Jesus, he wanted to help her. He wanted to disappear with her. He wanted—He shook his head. “That’s no answer to anything. You couldn’t run forever, Sally.”

“I wouldn’t bet on it.” She turned, clutching her clothes to her chest, and went back into the bathroom.

He started to shout through the bathroom door that he liked the small black mole on the right side of her belly. But he didn’t. He sat down on the chintz sofa and tried to figure things out.

“Thelma,” he said after he’d swallowed a spoonful of the lightest, most beautifully seasoned scrambled eggs he’d ever tasted in his life, “if you were a stranger and you wanted to hide here in The Cove, where would you go?”

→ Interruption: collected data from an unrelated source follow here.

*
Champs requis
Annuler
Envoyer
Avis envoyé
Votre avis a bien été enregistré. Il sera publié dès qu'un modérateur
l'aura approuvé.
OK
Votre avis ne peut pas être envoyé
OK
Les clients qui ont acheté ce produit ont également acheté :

Thelma ate one of her fat sausages, wiped the grease off her chin, and said, “Well, let me see. There’s that dilapidated little shack just up on that hillock behind Doc Spiver’s house. But I tell you, boy, I’d have to be real desperate to hole up in that place. All filled with dirt and spiders and probably rats. Nasty place that probably leaks real bad when it rains.” She ate another sausage, just forked the whole thing up and stuffed it into her mouth.

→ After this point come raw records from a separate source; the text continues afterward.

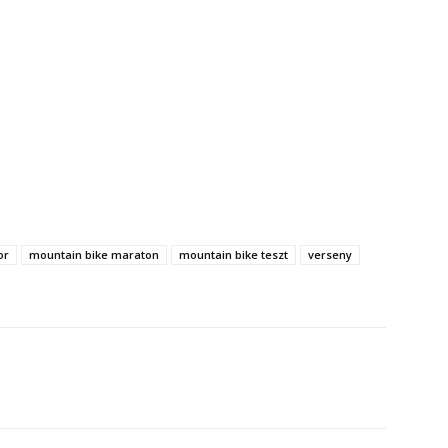
or
mountain bike maraton
mountain bike teszt
verseny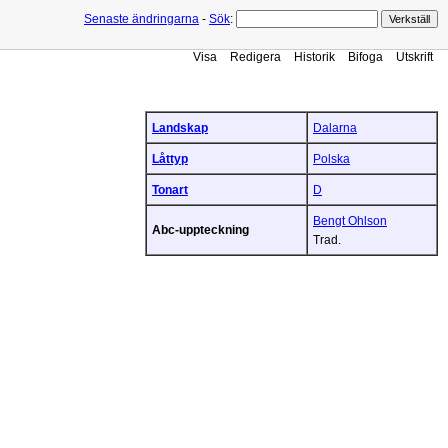
Senaste ändringarna
-
Sök
:
Visa
Redigera
Historik
Bifoga
Utskrift
Landskap
Dalarna
Låttyp
Polska
Tonart
D
Bengt Ohlson
Abc-uppteckning
Trad.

Martha came up beside her and handed her a fresh napkin. Thelma gave her a nasty look. “You think I’m one of those old ladies who will dribble on themselves if a handmaiden isn’t right on the spot to keep her clean?”

“Now, Thelma, you’ve been twisting the other napkin around until it’s a crumpled ball. Here, take this one. Oh, look, you got some sausage grease on your diary. You’ve got to be more careful.”